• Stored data
──────
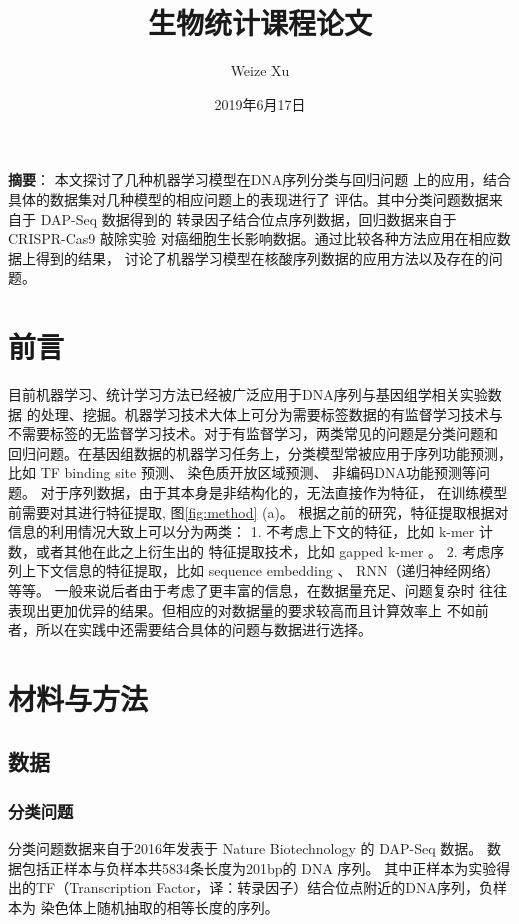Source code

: \documentclass[UTF8]{ctexart}
\title{生物统计课程论文}
\author{Weize Xu}
\date{2019年6月17日}
\begin{document}
  \maketitle

  \textbf{摘要}：
  本文探讨了几种机器学习模型在DNA序列分类与回归问题
  上的应用，结合具体的数据集对几种模型的相应问题上的表现进行了
  评估。其中分类问题数据来自于 DAP-Seq 数据得到的
  转录因子结合位点序列数据，回归数据来自于 CRISPR-Cas9 敲除实验
  对癌细胞生长影响数据。通过比较各种方法应用在相应数据上得到的结果，
  讨论了机器学习模型在核酸序列数据的应用方法以及存在的问题。

  \section{前言}
  目前机器学习、统计学习方法已经被广泛应用于DNA序列与基因组学相关实验数据
  的处理、挖掘。机器学习技术大体上可分为需要标签数据的有监督学习技术与
  不需要标签的无监督学习技术。对于有监督学习，两类常见的问题是分类问题和
  回归问题。在基因组数据的机器学习任务上，分类模型常被应用于序列功能预测，
  比如 TF binding site 预测\autocite{ghandi2014enhanced,alipanahi2015predicting}、
  染色质开放区域预测\autocite{kelley2016basset}、
  非编码DNA功能预测\autocite{zhou2015predicting}等问题。
  对于序列数据，由于其本身是非结构化的，无法直接作为特征，
  在训练模型前需要对其进行特征提取, 图\ref{fig:method} (a)。
  根据之前的研究，特征提取根据对信息的利用情况大致上可以分为两类：
  1. 不考虑上下文的特征，比如 k-mer 计数，或者其他在此之上衍生出的
  特征提取技术，比如 gapped k-mer \autocite{ghandi2014enhanced}。
  2. 考虑序列上下文信息的特征提取，比如 sequence embedding \autocite{zeng2018prediction}、
  RNN（递归神经网络）\autocite{shen2018recurrent} 等等。
  一般来说后者由于考虑了更丰富的信息，在数据量充足、问题复杂时
  往往表现出更加优异的结果。但相应的对数据量的要求较高而且计算效率上
  不如前者，所以在实践中还需要结合具体的问题与数据进行选择。

  \section{材料与方法}
  \subsection{数据}
  \subsubsection{分类问题}
  分类问题数据来自于2016年发表于 Nature Biotechnology 的 DAP-Seq 数据\autocite{o2016cistrome}。
  数据包括正样本与负样本共5834条长度为201bp的 DNA 序列。
  其中正样本为实验得出的TF（Transcription Factor，译：转录因子）结合位点附近的DNA序列，负样本为
  染色体上随机抽取的相等长度的序列。
\end{document}
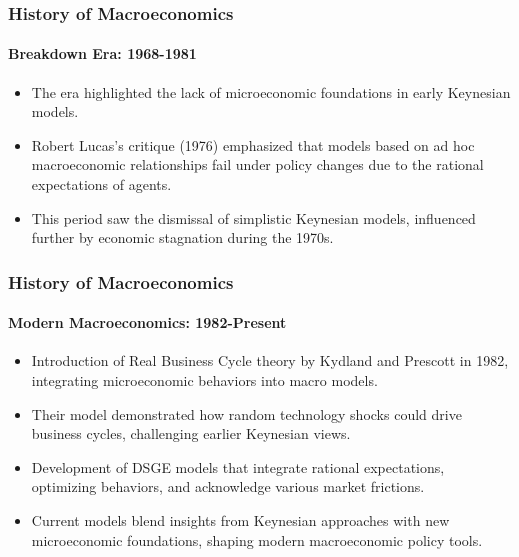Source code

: \documentclass{beamer}
\begin{document}
        \begin{frame}
            \frametitle{History of Macroeconomics}
            \framesubtitle{Breakdown Era: 1968-1981}
                \begin{itemize}
                    \item The era highlighted the lack of microeconomic foundations in early Keynesian models.
                    \item Robert Lucas's critique (1976) emphasized that models based on ad hoc macroeconomic relationships fail under policy changes due to the rational expectations of agents.
                    \item This period saw the dismissal of simplistic Keynesian models, influenced further by economic stagnation during the 1970s.
                \end{itemize}
            \end{frame}
            
            \begin{frame}
                \frametitle{History of Macroeconomics}
                \framesubtitle{Modern Macroeconomics: 1982-Present}
                    \begin{itemize}
                        \item Introduction of Real Business Cycle theory by Kydland and Prescott in 1982, integrating microeconomic behaviors into macro models.
                        \item Their model demonstrated how random technology shocks could drive business cycles, challenging earlier Keynesian views.
                        \item Development of DSGE models that integrate rational expectations, optimizing behaviors, and acknowledge various market frictions.
                        \item Current models blend insights from Keynesian approaches with new microeconomic foundations, shaping modern macroeconomic policy tools.
                    \end{itemize}
            \end{frame}
                
\end{document}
──────
• How to complete this task
Read the entries and select each line where the word "that" is found.

• Answer for this exercise
                    \item Robert Lucas's critique (1976) emphasized that models based on ad hoc macroeconomic relationships fail under policy changes due to the rational expectations of agents.
                        \item Development of DSGE models that integrate rational expectations, optimizing behaviors, and acknowledge various market frictions.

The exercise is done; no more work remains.